Born in the mid-1980s, I grew up in a "Gay = AIDS" world. I knew from four or five years old that society hated gays. Nobody ever told us it was okay to be gay. We were demonised by politicians on the news. In 1986 the Salvation Army led the movement that provided the NZ Parliament with the largest petition ever: 820,000 people saying homosexuality should not be legalised. We knew we were different, years before sexual desire for the same sex even emerged. We felt the need to hide, to be quiet and invisible, to never ruffle the feathers of the straights for fear of being thought of as feminine, disease-carrying, mentally-ill deviants.
When this is your life during your childhood and adolescent years, you feel shameful. You feel like you're not supposed to be who you are. You live with unplaceable guilt. You feel flawed, inadequate, and undeserving.

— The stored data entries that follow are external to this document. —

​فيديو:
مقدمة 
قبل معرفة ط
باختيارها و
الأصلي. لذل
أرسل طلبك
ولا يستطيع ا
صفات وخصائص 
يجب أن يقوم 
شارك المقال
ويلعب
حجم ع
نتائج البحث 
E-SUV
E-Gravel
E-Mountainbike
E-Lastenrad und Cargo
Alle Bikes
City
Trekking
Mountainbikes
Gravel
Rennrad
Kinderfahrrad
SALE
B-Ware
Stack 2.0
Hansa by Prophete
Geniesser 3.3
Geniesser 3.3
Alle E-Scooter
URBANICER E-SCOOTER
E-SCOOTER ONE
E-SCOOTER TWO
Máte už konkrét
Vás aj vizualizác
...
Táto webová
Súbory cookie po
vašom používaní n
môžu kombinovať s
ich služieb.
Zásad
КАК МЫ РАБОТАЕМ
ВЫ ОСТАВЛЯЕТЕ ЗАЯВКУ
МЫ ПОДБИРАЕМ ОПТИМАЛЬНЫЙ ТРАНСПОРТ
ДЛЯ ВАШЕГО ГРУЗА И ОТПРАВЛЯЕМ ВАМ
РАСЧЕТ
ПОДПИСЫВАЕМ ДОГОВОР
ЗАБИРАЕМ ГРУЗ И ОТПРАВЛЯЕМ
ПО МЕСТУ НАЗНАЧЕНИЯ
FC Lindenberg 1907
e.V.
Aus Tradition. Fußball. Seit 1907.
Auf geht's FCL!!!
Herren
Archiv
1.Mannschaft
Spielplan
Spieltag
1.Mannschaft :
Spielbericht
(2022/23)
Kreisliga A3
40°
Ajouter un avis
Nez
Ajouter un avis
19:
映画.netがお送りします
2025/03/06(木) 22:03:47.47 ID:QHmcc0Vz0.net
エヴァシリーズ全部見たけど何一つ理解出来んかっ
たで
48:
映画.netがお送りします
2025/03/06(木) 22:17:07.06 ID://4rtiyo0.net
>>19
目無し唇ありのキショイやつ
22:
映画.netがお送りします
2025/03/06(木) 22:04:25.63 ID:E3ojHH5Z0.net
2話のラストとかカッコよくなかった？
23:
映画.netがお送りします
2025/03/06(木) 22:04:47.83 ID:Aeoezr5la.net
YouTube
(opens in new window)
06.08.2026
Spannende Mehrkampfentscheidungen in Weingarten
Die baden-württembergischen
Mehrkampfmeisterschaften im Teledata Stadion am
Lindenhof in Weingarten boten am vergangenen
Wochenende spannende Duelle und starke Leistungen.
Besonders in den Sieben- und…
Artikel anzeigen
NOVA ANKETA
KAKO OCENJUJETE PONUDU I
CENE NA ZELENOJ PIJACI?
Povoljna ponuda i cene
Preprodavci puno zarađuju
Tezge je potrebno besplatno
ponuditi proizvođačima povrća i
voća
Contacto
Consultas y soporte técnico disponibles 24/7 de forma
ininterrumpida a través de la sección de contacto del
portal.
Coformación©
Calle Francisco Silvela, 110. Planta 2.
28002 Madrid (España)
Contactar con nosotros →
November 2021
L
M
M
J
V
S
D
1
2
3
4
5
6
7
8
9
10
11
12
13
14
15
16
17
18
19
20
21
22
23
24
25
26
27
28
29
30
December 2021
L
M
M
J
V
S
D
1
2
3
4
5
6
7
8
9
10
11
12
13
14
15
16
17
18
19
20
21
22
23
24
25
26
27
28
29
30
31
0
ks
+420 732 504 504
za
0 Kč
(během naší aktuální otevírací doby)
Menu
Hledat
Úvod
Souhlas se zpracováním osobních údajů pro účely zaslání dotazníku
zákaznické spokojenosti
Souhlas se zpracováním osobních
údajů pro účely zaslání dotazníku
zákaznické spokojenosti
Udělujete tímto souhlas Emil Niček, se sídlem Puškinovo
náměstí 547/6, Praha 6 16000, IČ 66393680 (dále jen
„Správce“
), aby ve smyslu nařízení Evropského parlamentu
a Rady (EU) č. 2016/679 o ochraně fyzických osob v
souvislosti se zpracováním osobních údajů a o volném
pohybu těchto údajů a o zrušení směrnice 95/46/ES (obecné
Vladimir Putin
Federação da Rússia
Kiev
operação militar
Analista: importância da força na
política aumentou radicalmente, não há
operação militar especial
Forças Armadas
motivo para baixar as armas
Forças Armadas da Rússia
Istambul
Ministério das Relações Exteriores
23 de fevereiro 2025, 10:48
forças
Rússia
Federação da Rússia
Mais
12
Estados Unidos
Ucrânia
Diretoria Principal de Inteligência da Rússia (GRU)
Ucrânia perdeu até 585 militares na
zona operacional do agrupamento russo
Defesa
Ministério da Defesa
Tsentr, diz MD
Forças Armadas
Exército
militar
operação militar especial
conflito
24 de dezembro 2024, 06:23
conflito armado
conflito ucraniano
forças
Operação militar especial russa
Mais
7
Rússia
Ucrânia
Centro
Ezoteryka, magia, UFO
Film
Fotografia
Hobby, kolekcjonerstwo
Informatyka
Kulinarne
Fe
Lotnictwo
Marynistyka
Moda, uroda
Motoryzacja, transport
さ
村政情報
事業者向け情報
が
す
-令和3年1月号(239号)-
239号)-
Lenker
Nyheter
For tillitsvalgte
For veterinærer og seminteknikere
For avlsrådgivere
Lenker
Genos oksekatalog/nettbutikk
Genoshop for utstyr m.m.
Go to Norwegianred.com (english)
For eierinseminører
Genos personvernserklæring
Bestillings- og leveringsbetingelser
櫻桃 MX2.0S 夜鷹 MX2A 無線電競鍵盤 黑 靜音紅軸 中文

Even with supportive parents – who never once uttered homophobic sentences in our house – during the years I was coming to terms with being different, I felt like I was bad. I felt wrong, off, queer. Every time I was outside of home, I felt like a walking target for people – other kids, their parents, the woman working at the supermarket – to pick on me. To call me names and infer I was less than them. I truly believed I was in a world that hated me (long before I had any idea why), so I learned to check myself and selectively conceal who I was inside.
Fast forward to the 2010s and it doesn't make sense that this (seemingly dissipated) world is relevant anymore. If you live in the middle-class Anglo West without strong religious ties, being gay seems widely okay. Especially since the dawn of equal marriage, many think it's a complete non-issue. We have effectively assimilated and been accepted, right? So why would negative experiences decades ago still affect us now?
That's the way gay shame works. It's instilled in you from your formative years when you're learning about your place in the world. You cannot unlearn the suffering from keeping a secret; one that makes you feel worthless.
Even today, in 2019 where I am a proud gay man, that shame still sits within. I worry about acting "too gay" in public and being noticed. I sit on the train or at one of my husband's work functions and subconsciously wonder, "do any of you have a problem with me?" when I look around.
It's instilled in you from your formative years when you're learning about your place in the world.
The fact that I – as a reasonably-masculine, confident man with a white appearance – can hide my sexuality if I need to only further contributes to the shame. Unlike being another minority (e.g. a person of colour), I have the privilege of choosing who knows about my minority status, and who doesn't. This can protect me, but means I don't have to accept being different all the time. I can pick-and-choose to appear part of the majority.
Having this option only hurts gay people in the long run. Trans people cannot generally pass as cisgender. Black and brown people cannot pass as being caucasian. These groups must accept who they are because they have no other options. But if you're white, hetero-presenting, and L, G, or B, you know you have the choice to make your experience in the world less marginalised. You have more freedoms than other minorities, but because they are optional liberties, using them cements that internal, to-the-core feeling of difference. It makes us less comfortable – not more – in our own skin.
What's the solution to all this gay shame? I've only found one way. Accepting it. Every day, I acknowledge that any feelings of insecurity and unease are learned. Society taught me how to feel like this, and denying it is most of the strain. It makes perfect sense that I'm a perfectionist, or that I get socially nervous. I see these same attributes in other gay men who are often perceivably over-achieving, socially anxious, or desperate for validation.
I could pretend it's for other reasons, or I can accept that it's just the way I feel sometimes because of my younger, unshakeable experience. Gay shame is a part of who I am, and I can choose to be OK with that.